「くすり…薬……抑制剤は、どこだ…薬を飲んでから効果が出るまで1時間かかる、早く飲まなければ……、」
レヴナントはごくごく稀に、何かの薬を飲みたがる時がある。虚ろな表情でさ迷って、薬はどこだって唸るんだ。
「君は機械だから薬は飲めないし、飲む必要もない筈だ。どこか痛むの?ダメージを受けてるなら修理室に行った方がいい。歩行に支障をきたしているなら僕が連れていくよ。」
飲めもしない薬を探して時間を費やすくらいなら、すぐ修理室に行くべきだ。でもレヴナントは修理室に行くのが大嫌いだから、きっと機嫌を悪くしちゃう。あとで謝らなきゃね。
「黙れ!!お前が…………いや、違う、あぁそうだ。お前の言うとおりだ」
前言撤回だ。今日のレヴは本当に調子が悪いみたい。そして彼の調子が本当に悪い時は、大抵が「機体の損傷」ではなく「プログラムのバグ」が原因なんだ。
それなら、行先は修理室じゃなくて、僕の部屋だ!
レヴナントがプログラムのバグで調子が悪い時、いつも僕が彼の内部データに接続して異常を緩和してるんだ。僕はこの接続が好きさ!普段は絶対に見せてくれないレヴナントの色んな声や気持ち、みんなの知らないレヴナントを独り占めできるんだ。知らないを知るって楽しいね!
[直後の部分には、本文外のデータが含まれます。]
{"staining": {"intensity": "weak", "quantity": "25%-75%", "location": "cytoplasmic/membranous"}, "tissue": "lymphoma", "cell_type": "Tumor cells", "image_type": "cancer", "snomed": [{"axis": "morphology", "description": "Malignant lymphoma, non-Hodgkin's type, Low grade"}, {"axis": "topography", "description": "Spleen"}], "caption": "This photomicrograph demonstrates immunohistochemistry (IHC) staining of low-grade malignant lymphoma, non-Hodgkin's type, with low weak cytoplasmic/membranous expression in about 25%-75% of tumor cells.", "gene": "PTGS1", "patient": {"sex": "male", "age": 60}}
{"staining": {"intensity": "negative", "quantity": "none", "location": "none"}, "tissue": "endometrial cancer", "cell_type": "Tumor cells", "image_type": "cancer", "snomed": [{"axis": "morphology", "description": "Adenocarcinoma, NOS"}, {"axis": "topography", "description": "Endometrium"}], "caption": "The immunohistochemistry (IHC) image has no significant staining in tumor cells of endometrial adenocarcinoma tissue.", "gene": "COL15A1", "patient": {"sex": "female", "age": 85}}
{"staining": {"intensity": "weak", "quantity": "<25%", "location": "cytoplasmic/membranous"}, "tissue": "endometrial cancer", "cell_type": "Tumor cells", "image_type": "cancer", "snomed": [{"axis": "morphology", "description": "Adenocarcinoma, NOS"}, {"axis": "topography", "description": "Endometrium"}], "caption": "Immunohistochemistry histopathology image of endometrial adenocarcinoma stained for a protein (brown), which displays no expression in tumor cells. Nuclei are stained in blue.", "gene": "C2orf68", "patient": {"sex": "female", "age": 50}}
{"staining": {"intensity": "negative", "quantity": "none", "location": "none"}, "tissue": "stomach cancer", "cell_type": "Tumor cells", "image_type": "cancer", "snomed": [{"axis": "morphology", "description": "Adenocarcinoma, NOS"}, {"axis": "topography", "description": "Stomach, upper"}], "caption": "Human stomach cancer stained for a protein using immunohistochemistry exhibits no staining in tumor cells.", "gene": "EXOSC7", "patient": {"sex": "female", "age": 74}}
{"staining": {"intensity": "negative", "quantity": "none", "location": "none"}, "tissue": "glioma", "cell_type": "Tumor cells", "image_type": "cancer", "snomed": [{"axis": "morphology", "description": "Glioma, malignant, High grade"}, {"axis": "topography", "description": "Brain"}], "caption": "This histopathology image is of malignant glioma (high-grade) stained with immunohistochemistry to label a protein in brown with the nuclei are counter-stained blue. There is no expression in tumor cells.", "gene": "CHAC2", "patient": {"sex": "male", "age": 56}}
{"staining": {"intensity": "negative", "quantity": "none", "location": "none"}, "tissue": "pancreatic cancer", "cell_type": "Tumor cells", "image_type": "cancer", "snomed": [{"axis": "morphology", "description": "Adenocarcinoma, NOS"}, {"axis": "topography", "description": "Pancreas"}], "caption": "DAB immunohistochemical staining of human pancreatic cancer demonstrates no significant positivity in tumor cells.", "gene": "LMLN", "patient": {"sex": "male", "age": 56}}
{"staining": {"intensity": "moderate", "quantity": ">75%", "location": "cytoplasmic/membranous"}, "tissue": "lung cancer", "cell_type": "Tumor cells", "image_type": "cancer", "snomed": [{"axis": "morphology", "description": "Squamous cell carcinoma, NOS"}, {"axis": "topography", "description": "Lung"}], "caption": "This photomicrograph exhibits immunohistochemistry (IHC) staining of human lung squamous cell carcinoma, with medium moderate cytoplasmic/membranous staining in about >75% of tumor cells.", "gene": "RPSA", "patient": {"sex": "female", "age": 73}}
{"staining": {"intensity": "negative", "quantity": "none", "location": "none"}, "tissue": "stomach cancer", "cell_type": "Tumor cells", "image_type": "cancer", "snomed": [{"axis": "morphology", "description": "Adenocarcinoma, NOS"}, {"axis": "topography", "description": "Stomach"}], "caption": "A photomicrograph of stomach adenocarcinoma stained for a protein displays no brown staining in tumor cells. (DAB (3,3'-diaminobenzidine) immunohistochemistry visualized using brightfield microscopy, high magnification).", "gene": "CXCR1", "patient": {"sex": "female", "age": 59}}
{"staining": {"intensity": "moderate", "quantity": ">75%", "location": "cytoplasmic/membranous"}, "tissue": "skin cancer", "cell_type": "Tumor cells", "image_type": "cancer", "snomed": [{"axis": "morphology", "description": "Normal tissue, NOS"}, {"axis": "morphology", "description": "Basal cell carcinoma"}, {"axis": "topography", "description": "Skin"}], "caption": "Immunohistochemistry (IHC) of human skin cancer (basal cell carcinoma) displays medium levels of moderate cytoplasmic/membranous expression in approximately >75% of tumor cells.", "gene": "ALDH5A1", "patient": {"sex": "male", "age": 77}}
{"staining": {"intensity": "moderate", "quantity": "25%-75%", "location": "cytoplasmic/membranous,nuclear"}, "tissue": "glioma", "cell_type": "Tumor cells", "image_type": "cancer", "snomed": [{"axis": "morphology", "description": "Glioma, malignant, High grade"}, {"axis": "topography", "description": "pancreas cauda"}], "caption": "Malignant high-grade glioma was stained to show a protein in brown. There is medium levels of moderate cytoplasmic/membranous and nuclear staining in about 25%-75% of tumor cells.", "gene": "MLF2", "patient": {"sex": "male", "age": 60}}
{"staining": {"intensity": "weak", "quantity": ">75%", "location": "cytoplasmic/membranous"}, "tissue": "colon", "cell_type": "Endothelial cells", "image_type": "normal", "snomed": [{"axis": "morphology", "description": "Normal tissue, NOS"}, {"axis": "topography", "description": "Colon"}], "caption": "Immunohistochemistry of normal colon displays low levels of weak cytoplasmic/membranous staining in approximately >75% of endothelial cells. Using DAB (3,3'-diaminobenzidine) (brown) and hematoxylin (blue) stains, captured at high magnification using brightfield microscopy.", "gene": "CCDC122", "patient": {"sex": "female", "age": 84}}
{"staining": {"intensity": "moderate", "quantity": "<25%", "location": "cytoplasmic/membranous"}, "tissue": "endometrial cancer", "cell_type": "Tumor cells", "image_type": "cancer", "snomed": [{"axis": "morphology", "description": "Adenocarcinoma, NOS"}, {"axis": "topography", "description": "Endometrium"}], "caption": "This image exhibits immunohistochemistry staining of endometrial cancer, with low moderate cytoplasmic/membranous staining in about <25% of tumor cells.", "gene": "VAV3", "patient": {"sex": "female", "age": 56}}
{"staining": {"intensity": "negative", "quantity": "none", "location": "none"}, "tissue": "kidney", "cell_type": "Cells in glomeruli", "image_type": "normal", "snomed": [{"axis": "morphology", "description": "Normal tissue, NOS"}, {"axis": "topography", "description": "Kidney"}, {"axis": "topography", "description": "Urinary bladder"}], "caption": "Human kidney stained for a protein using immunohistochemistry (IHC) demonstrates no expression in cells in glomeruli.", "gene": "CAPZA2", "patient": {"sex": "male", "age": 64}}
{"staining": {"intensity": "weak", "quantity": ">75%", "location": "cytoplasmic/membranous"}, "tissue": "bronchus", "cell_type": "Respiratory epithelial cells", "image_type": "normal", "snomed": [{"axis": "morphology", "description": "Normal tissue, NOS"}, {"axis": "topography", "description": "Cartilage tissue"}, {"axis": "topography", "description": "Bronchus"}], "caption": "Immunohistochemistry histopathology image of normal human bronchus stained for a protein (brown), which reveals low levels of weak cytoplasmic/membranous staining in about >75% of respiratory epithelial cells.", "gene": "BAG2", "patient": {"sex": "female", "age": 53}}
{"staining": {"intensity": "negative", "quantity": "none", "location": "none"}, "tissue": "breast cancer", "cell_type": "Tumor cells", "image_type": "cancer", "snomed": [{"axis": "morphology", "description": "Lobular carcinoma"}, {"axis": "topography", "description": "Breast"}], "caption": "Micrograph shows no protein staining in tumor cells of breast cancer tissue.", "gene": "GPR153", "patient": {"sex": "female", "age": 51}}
「僕の部屋に行こう。接続干渉用のコードがある、内部原因を調べてあげるよ。」
レヴナントはなんだかフラフラとしておぼつかない足取りで、一言二言声を発した。よく聞き取れなかったけれど、多分拒否ではないと思う。怒られるかなと思いつつ腕を足に回して横抱きに抱えたけれど、レヴナントの2mを超す機体が大人しく僕の腕の中にすっぽりと収まった。すごいや、本当に調子が悪そう!なんだか機体温度も高い気がするし、排気が上手くできていないのかも。すぐに連れて行くからね。
「ここで待ってて。すぐコードを取ってくるよ。」
レヴナントを横抱きにしたまま駆けていたらすれ違った人たちがギョッとした顔でこちらを見ながら通り過ぎて行ったけれど、特に何かを言われる訳でもなく無事僕の部屋にたどり着いた。レヴナントをスリープ充電用のベッドに降ろして、コードを取りに向かう。確か右奥の棚の一番上に入れてあったはずだ。